Essence of AI is that it is a conditional process executing over time… not static. The style of such a process lies in its conditional decision making. Different in kind from the static nature of the triangle/texture decomposition.
Spore Galactic Adventures… people could create creatures but not quests. Creation of the creatures was immediate feedback, but creation of questions… only way you can test it is to play it over and over because it is procedural.
Static artifacts support immediate global feedback. What would that look like for AI? You can’t get the static visualization feedback from AI.
Birth of AI was declaration that computer is a general symbol manipulation machine (not just calculator).
Re: Façade
Is it data-driven? No
It must be scripted. No.
WTF? (Fairy dust!)
People think either in terms of floats or in imperative code. Instead, Façade is based on blendable symbolic behaviors.
Instead of data-driven AI, think in terms of knowledge-driven AI. Classic AI approach is to create a knowledge-representation language that solves a specific problem you have, and then write the reasoning system (interpreter) for that language. Starts to sound like a structure vs. style decomposition.
Related to scripting, but far more general. Every scripting language that he has seen has been imperative – like C.
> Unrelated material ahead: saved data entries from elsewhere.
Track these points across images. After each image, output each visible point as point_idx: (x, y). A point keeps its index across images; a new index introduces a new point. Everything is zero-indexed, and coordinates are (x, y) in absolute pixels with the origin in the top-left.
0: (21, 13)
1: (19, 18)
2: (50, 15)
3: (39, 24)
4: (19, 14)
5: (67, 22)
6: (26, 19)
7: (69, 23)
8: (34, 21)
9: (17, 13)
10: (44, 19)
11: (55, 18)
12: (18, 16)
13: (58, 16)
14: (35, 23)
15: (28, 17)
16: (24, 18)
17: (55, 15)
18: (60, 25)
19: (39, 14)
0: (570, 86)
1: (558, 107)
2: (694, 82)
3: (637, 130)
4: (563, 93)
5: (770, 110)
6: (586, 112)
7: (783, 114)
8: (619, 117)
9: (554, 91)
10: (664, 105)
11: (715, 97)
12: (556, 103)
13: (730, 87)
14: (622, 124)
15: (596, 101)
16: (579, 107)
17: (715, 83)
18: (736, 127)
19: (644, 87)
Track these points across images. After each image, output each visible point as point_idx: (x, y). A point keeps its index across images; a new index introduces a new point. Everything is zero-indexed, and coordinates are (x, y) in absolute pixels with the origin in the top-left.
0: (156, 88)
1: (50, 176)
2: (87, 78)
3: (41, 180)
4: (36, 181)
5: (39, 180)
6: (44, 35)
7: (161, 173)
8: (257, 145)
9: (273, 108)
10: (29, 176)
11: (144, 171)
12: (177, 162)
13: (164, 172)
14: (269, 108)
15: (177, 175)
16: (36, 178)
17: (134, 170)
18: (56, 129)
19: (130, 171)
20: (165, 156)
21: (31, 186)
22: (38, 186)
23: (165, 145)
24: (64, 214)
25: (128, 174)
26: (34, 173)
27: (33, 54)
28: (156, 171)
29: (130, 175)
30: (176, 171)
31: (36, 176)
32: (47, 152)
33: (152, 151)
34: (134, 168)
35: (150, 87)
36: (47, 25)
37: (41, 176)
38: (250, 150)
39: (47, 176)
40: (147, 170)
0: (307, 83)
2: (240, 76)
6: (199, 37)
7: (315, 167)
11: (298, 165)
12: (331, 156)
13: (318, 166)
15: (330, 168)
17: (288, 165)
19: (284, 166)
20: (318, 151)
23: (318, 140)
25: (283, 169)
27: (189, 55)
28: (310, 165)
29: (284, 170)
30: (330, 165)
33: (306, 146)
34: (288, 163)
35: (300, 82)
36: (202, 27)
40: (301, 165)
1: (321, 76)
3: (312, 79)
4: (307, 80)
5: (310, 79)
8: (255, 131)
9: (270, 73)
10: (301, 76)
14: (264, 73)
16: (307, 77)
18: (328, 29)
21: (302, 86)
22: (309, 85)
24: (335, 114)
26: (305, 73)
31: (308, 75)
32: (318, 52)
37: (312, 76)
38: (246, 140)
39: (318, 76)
Agree with Chris that game AI must be authorable… BUT, there is no:
Universal solution
Magic numbers-and-flags only representation
Pre-existing artistic tradition we can leverage
How do you know if what you are doing is any good?
Authorial Leverage…
Leverage = (Quality * Variability) / Effort
Sims 3 = rule-based language with custom predicates and custom actions for designers to write the rules for world effects and state changes. E.g. “if this social practice is carried out in this situation, what would happen?” Custom KR model (knowledge-driven AI). Not the Photoshop of AI in Chris’ sense because it is not universal. It is domain-specific.